A split in The Episcopal Church would likely have repercussions for the Church of England as clergy and congregations are forced to decide where their loyalties lie, said Williams.

Well now, CofE liberals have already announced they would seek shelter with the American Episcopal Church's liberals and the CofE's Anglo-Catholics want a Third Province or they may just sue for the $1.8 billion worth of property they say they own, according to traditionalist Bishop John Broadhurst. Williams has a mutiny in his own backyard. The advent of women bishops is just adding fuel to the already raging fire.

Furthermore no one seems to have noticed that the Episcopal Church served notice at the last General Convention that a "rival communion" might just suddenly emerge complete with 16 provinces of their own in hand, if they are in any way disciplined by the Archbishop of Canterbury? Who's calling the shots now, certainly not Williams?

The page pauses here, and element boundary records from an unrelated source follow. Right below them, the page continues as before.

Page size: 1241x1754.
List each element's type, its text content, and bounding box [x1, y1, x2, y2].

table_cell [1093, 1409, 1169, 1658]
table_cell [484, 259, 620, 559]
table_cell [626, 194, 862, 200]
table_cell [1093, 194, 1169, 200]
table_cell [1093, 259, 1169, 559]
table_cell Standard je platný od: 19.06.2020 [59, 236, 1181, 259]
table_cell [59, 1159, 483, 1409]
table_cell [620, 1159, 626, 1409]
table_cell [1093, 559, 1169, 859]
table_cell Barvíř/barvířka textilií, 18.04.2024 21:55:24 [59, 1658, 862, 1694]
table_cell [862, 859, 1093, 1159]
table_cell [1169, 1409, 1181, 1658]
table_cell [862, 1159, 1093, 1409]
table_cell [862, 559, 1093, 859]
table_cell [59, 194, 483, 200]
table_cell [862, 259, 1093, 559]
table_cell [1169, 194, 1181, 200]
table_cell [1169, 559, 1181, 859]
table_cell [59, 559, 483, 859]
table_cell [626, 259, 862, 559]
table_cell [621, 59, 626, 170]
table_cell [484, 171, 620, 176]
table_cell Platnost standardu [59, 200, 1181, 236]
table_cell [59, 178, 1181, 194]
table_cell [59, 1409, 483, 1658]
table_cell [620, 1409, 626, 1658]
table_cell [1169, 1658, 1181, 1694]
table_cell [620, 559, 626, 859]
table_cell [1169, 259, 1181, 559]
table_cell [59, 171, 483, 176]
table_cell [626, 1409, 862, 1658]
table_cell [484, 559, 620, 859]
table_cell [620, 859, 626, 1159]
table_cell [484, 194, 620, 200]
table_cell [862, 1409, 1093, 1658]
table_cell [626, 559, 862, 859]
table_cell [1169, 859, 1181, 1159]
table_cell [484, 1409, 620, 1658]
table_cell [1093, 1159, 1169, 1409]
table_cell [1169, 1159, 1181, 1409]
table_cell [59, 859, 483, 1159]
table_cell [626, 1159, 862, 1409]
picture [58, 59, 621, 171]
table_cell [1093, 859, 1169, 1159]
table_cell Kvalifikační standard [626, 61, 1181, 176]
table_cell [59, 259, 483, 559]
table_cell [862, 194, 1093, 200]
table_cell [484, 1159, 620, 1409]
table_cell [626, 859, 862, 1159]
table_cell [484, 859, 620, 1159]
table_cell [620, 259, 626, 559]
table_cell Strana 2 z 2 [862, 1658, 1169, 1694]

Williams is concerned that action going forward will tie the church up in law courts for 10 years in disputes about property. The truth it's already begun in the U.S. hasn't someone told Williams? There are property battles raging in California, Florida and this is just the beginning.

Williams pleads for cooperation to prevent these lawsuits, "if there is enough co-operation in the central mission of the Church." Cooperation! What cooperation? The TEC has been on an innovative tear for over 35 years; "cooperation" as he puts it, is long past, it's dead. The orthodox have said so. Wasn't that message sent to him with the announcement that seven dioceses wanted out of the TEC and under his personal authority? And whose definition of "mission" are we talking about? Griswold's mission is endorsing UN resolutions and millennium goals to save humanity and the rest of us believe in The Great Commission which is all about repentance and conversion!

Bishop Bob Duncan says we now have "two churches". He's right. And to reinforce that truth, the Rt. Rev. Michael Nazir-Ali, Bishop of Rochester, England and probably the brightest, certainly the most educated bishop in England (who almost became archbishop if he had not been vilified by the press) said, after being at GC2006, "it became plain quite quickly that this was not a conflict merely of styles, attitudes or even opinions but of TWO QUITE DIFFERENT VIEWS OF RELIGION." Hasn't someone told Rowan? And which "religion" will Rowan support? The Network bishops know this and so do the Windsor bishops. And so does the very angry Archbishop of Nigeria, Peter Akinola.The "second tier" idea for the TEC bandied about in earlier news reports seems like a good idea. So what happened to it?

Why can't Williams stand up and say, 'The Episcopal Church has abandoned any semblance of the Christian faith, it is done, it is over, you're not coming to Lambeth, and you will wither and die because you have no Good News to proclaim, and there is no such thing as an inclusive church because the church cannot baptize unrepentant sexual sin.' How difficult would that be to say?

Williams told the Netherlands newspaper the "church is not inclusive," if he really believes that, all he needs now to do is act on it. Will he?